Work item:
The line containing "えとコクのある味わいが特徴です。" marks the end; write out exactly every line from the start of the data up to and including it, without the pictures.

Information:
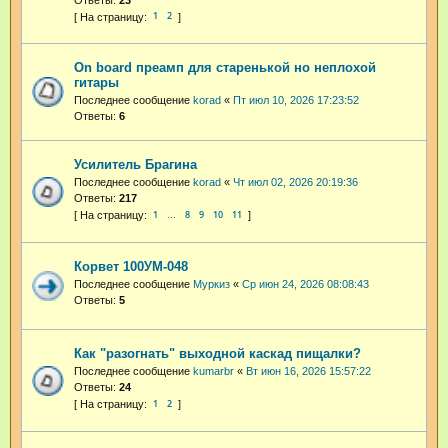
1
2
On board преамп для старенькой но неплохой
гитары
Последнее сообщение
korad
«
Пт июл 10, 2026 17:23:52
Ответы:
6
Усилитель Брагина
Последнее сообщение
korad
«
Чт июл 02, 2026 20:19:36
Ответы:
217
1
8
9
10
11
…
Корвет 100УМ-048
Последнее сообщение
Муркиз
«
Ср июн 24, 2026 08:08:43
Ответы:
5
Как "разогнать" выходной каскад пищалки?
Последнее сообщение
kumarbr
«
Вт июн 16, 2026 15:57:22
Ответы:
24
1
2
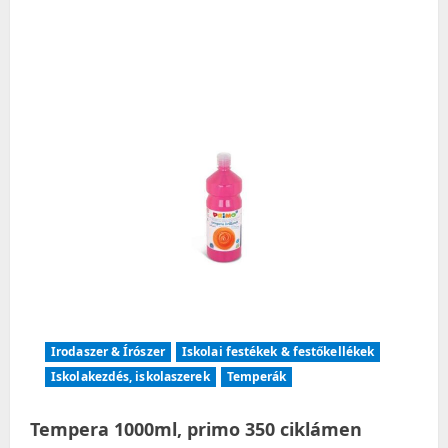
Irodaszer & Írószer
Iskolai festékek & festőkellékek
Iskolakezdés, iskolaszerek
Temperák
Tempera 1000ml, primo 350 ciklámen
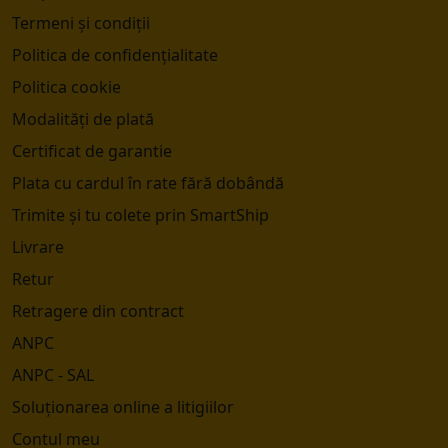
Termeni și condiții
Politica de confidențialitate
Politica cookie
Modalități de plată
Certificat de garantie
Plata cu cardul în rate fără dobândă
Trimite și tu colete prin SmartShip
Livrare
Retur
Retragere din contract
ANPC
ANPC - SAL
Soluționarea online a litigiilor
Contul meu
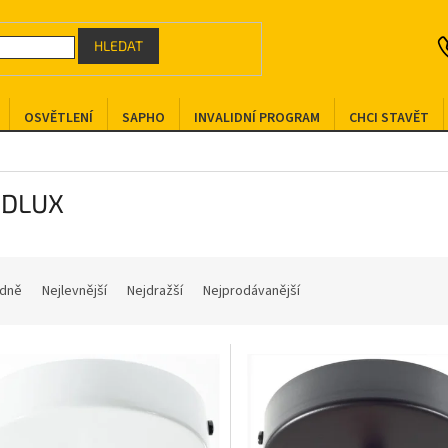
HLEDAT
OSVĚTLENÍ
SAPHO
INVALIDNÍ PROGRAM
CHCI STAVĚT
DLUX
dně
Nejlevnější
Nejdražší
Nejprodávanější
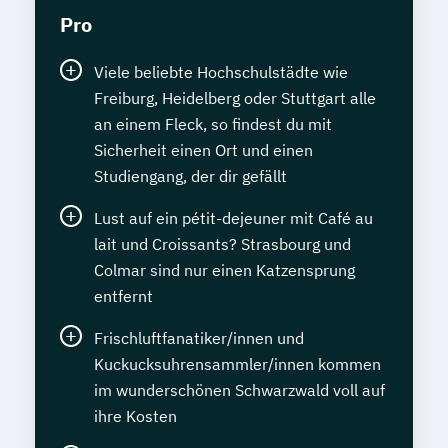
Pro
Viele beliebte Hochschulstädte wie
Freiburg, Heidelberg oder Stuttgart alle
an einem Fleck, so findest du mit
Sicherheit einen Ort und einen
Studiengang, der dir gefällt
Lust auf ein pétit-dejeuner mit Café au
lait und Croissants? Strasbourg und
Colmar sind nur einen Katzensprung
entfernt
Frischluftfanatiker/innen und
Kuckucksuhrensammler/innen kommen
im wunderschönen Schwarzwald voll auf
ihre Kosten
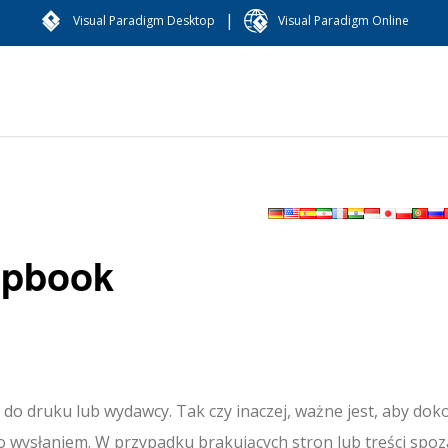
|
Visual Paradigm Desktop
Visual Paradigm Online
ipbook
o do druku lub wydawcy.
Tak czy inaczej, ważne jest, aby dok
go wysłaniem.
W przypadku brakujących stron lub treści spoz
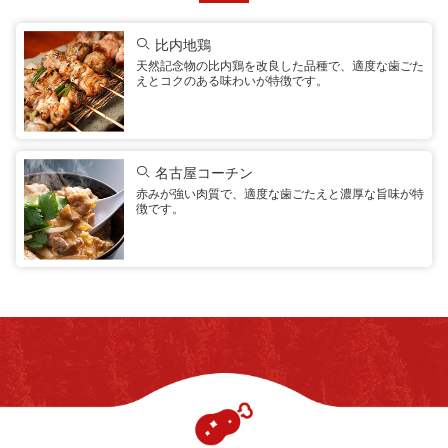
比内地鶏
天然記念物の比内鶏を改良した品種で、適度な歯ごた
えとコクのある味わいが特徴です。
名古屋コーチン
赤みが強い肉質で、適度な歯ごたえと濃厚な旨味が特
徴です。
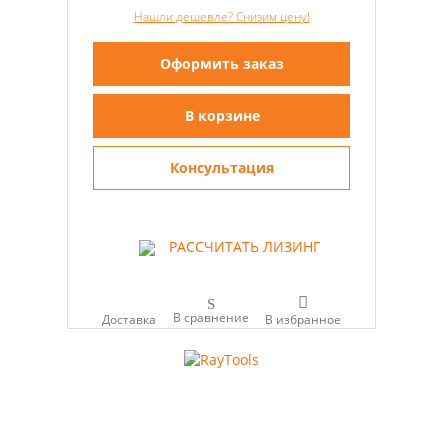
Нашли дешевле? Снизим цену!
Оформить заказ
В корзине
Консультация
РАССЧИТАТЬ ЛИЗИНГ
В сравнение
Доставка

Solution to the exercise:
1
2
On board преамп для старенькой но неплохой
гитары
Последнее сообщение
korad
«
Пт июл 10, 2026 17:23:52
Ответы:
6
Усилитель Брагина
Последнее сообщение
korad
«
Чт июл 02, 2026 20:19:36
Ответы:
217
1
8
9
10
11
…
Корвет 100УМ-048
Последнее сообщение
Муркиз
«
Ср июн 24, 2026 08:08:43
Ответы:
5
Как "разогнать" выходной каскад пищалки?
Последнее сообщение
kumarbr
«
Вт июн 16, 2026 15:57:22
Ответы:
24
1
2
Irodaszer & Írószer
Iskolai festékek & festőkellékek
Iskolakezdés, iskolaszerek
Temperák
Tempera 1000ml, primo 350 ciklámen
Termeni și condiții
Politica de confidențialitate
Politica cookie
Modalități de plată
Certificat de garantie
Plata cu cardul în rate fără dobândă
Trimite și tu colete prin SmartShip
Livrare
Retur
Retragere din contract
ANPC
ANPC - SAL
Soluționarea online a litigiilor
Contul meu
HLEDAT
OSVĚTLENÍ
SAPHO
INVALIDNÍ PROGRAM
CHCI STAVĚT
DLUX
dně
Nejlevnější
Nejdražší
Nejprodávanější
Pro
Viele beliebte Hochschulstädte wie
Freiburg, Heidelberg oder Stuttgart alle
an einem Fleck, so findest du mit
Sicherheit einen Ort und einen
Studiengang, der dir gefällt
Lust auf ein pétit-dejeuner mit Café au
lait und Croissants? Strasbourg und
Colmar sind nur einen Katzensprung
entfernt
Frischluftfanatiker/innen und
Kuckucksuhrensammler/innen kommen
im wunderschönen Schwarzwald voll auf
ihre Kosten
|
Visual Paradigm Desktop
Visual Paradigm Online
ipbook
o do druku lub wydawcy.
Tak czy inaczej, ważne jest, aby dok
go wysłaniem.
W przypadku brakujących stron lub treści spoz
比内地鶏
天然記念物の比内鶏を改良した品種で、適度な歯ごた
えとコクのある味わいが特徴です。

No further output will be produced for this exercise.